-- Begin --
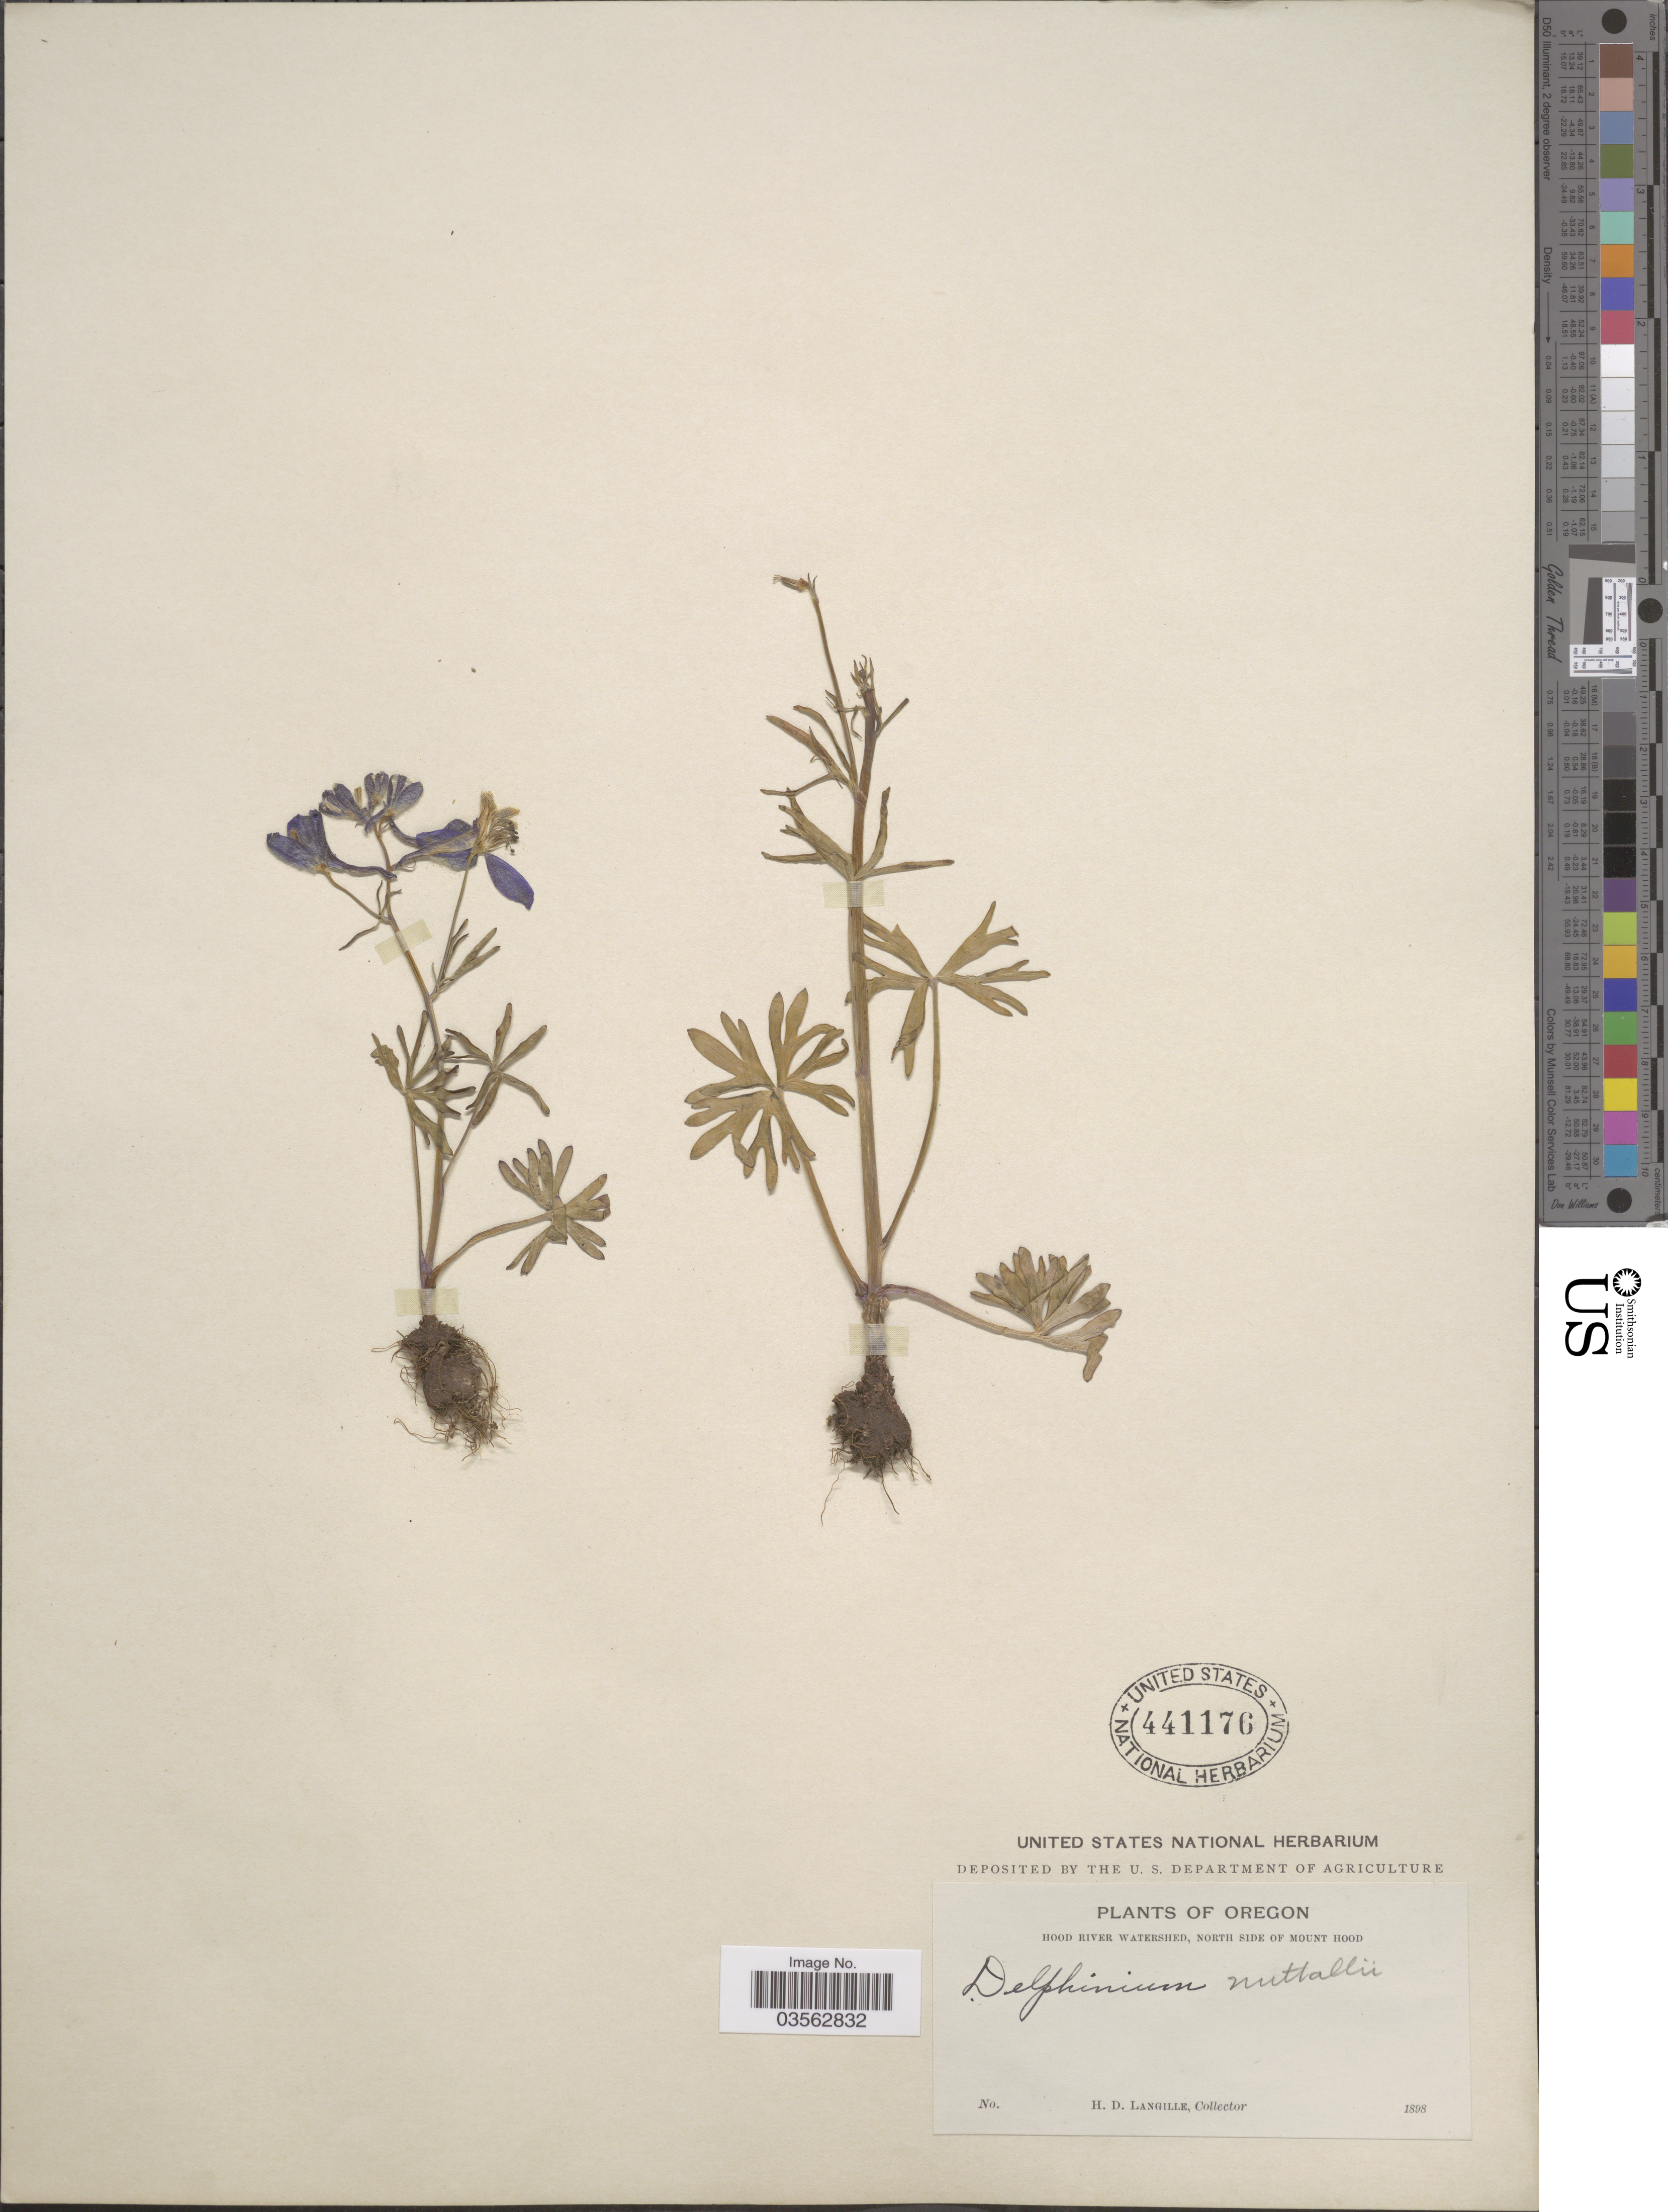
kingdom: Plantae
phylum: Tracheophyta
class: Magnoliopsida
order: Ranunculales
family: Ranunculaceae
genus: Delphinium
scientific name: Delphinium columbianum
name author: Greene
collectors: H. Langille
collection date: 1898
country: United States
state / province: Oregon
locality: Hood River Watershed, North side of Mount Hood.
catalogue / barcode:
-- End --
> [TO BE DONE]: Convert every line of the entries into a numbered list, omitting the pictures and any blank lines.

> [COMPLETED EXERCISE]:
1. kingdom: Plantae
2. phylum: Tracheophyta
3. class: Magnoliopsida
4. order: Ranunculales
5. family: Ranunculaceae
6. genus: Delphinium
7. scientific name: Delphinium columbianum
8. name author: Greene
9. collectors: H. Langille
10. collection date: 1898
11. country: United States
12. state / province: Oregon
13. locality: Hood River Watershed, North side of Mount Hood.
14. catalogue / barcode:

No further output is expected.